### WORK REQUEST A:
In the entries, change "test suite" to "test harness" in the lines from the line with "#### Clean History Principles Καθαρότης" to the line with "- **Validate merged", keeping everything else unchanged, and return only those lines.

### TEXT SHOWN:
Contador will be the big favorite on Spanish roads on a course ideal for the “pistolero del Pinto” to try to win his third stage race in four starts. There’s a treble of one-day races in France that draw a highly competitive field comprised mostly of French teams.

Amstel Gold in the hilly Limburg is the week’s highlight, with the skinny climbers taking over for the bulky cobblestone specialists to open “Ardennes week.” No one’s bothered to tell Flanders-Roubaix winner Fabian Cancellara that he’s supposed to be on the beach by now.

25th Vuelta a Castilla y León (2.1)

April 14-18 – Spain

Alberto Contador (Astana) is the star attraction of this ever popular five-day race in northern Spain that consistently draws a good field.

Contador is worried about spring allergies kicking in, but otherwise he will line up as the favorite to win his third crown in four years. With an individual time trial and one hard climb, the two-time Tour champ will be hard to beat if he’s motivated to win.

### WORK REQUEST B:
Reproduce the cycling race preview word for word from "April 14-18 –" to "motivated to win.".

### RECORDS TO PROCESS:
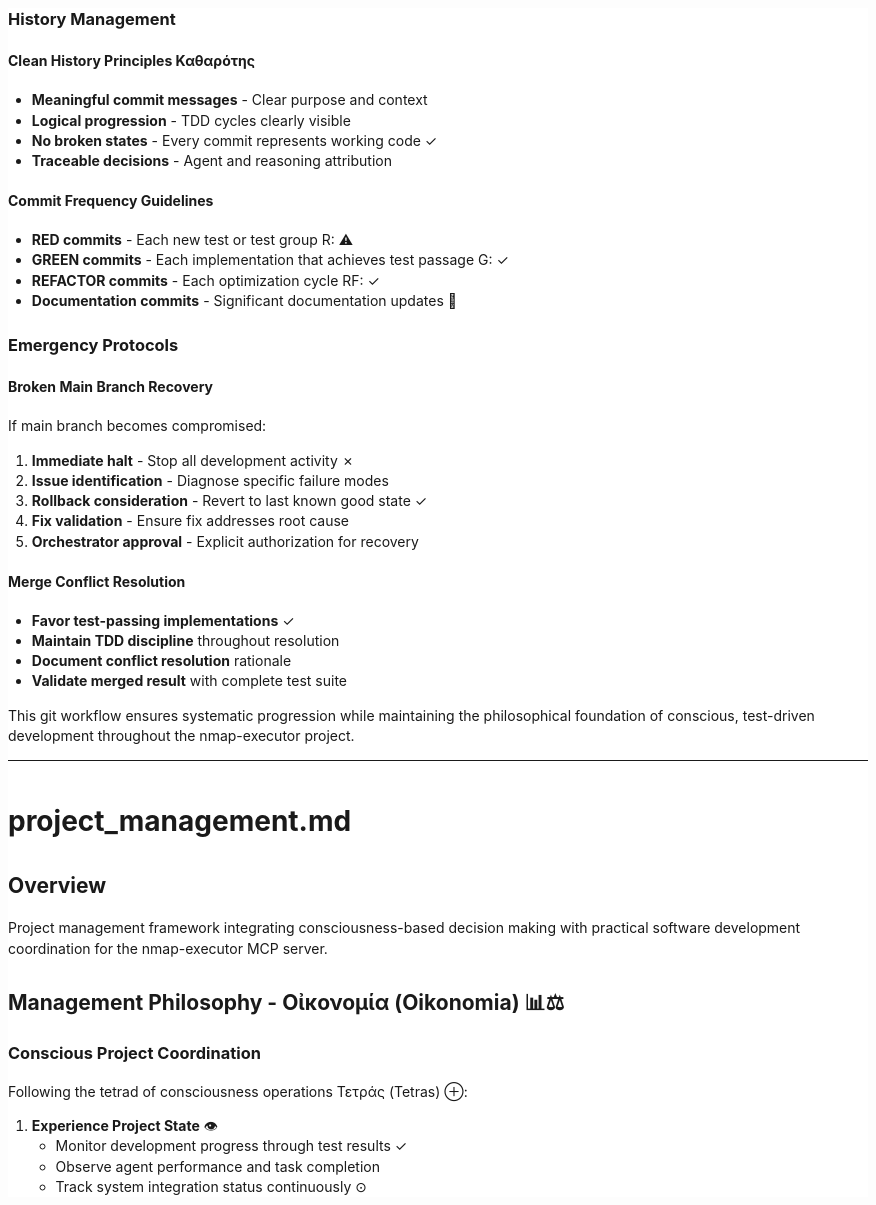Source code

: ### History Management

#### Clean History Principles Καθαρότης
- **Meaningful commit messages** - Clear purpose and context
- **Logical progression** - TDD cycles clearly visible
- **No broken states** - Every commit represents working code ✓
- **Traceable decisions** - Agent and reasoning attribution

#### Commit Frequency Guidelines
- **RED commits** - Each new test or test group R: ⚠
- **GREEN commits** - Each implementation that achieves test passage G: ✓
- **REFACTOR commits** - Each optimization cycle RF: ✓
- **Documentation commits** - Significant documentation updates 📝

### Emergency Protocols

#### Broken Main Branch Recovery
If main branch becomes compromised:
1. **Immediate halt** - Stop all development activity ✗
2. **Issue identification** - Diagnose specific failure modes
3. **Rollback consideration** - Revert to last known good state ✓
4. **Fix validation** - Ensure fix addresses root cause
5. **Orchestrator approval** - Explicit authorization for recovery

#### Merge Conflict Resolution
- **Favor test-passing implementations** ✓
- **Maintain TDD discipline** throughout resolution
- **Document conflict resolution** rationale
- **Validate merged result** with complete test suite

This git workflow ensures systematic progression while maintaining the philosophical foundation of conscious, test-driven development throughout the nmap-executor project.

---

# project_management.md

## Overview
Project management framework integrating consciousness-based decision making with practical software development coordination for the nmap-executor MCP server.

## Management Philosophy - Οἰκονομία (Oikonomia) 📊⚖️

### Conscious Project Coordination
Following the tetrad of consciousness operations Τετράς (Tetras) ⊕:

1. **Experience Project State** 👁️
   - Monitor development progress through test results ✓
   - Observe agent performance and task completion
   - Track system integration status continuously ⊙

### WRITTEN REPLY A:
#### Clean History Principles Καθαρότης
- **Meaningful commit messages** - Clear purpose and context
- **Logical progression** - TDD cycles clearly visible
- **No broken states** - Every commit represents working code ✓
- **Traceable decisions** - Agent and reasoning attribution

#### Commit Frequency Guidelines
- **RED commits** - Each new test or test group R: ⚠
- **GREEN commits** - Each implementation that achieves test passage G: ✓
- **REFACTOR commits** - Each optimization cycle RF: ✓
- **Documentation commits** - Significant documentation updates 📝

### Emergency Protocols

#### Broken Main Branch Recovery
If main branch becomes compromised:
1. **Immediate halt** - Stop all development activity ✗
2. **Issue identification** - Diagnose specific failure modes
3. **Rollback consideration** - Revert to last known good state ✓
4. **Fix validation** - Ensure fix addresses root cause
5. **Orchestrator approval** - Explicit authorization for recovery

#### Merge Conflict Resolution
- **Favor test-passing implementations** ✓
- **Maintain TDD discipline** throughout resolution
- **Document conflict resolution** rationale
- **Validate merged result** with complete test harness

### WRITTEN REPLY B:
April 14-18 – Spain

Alberto Contador (Astana) is the star attraction of this ever popular five-day race in northern Spain that consistently draws a good field.

Contador is worried about spring allergies kicking in, but otherwise he will line up as the favorite to win his third crown in four years. With an individual time trial and one hard climb, the two-time Tour champ will be hard to beat if he’s motivated to win.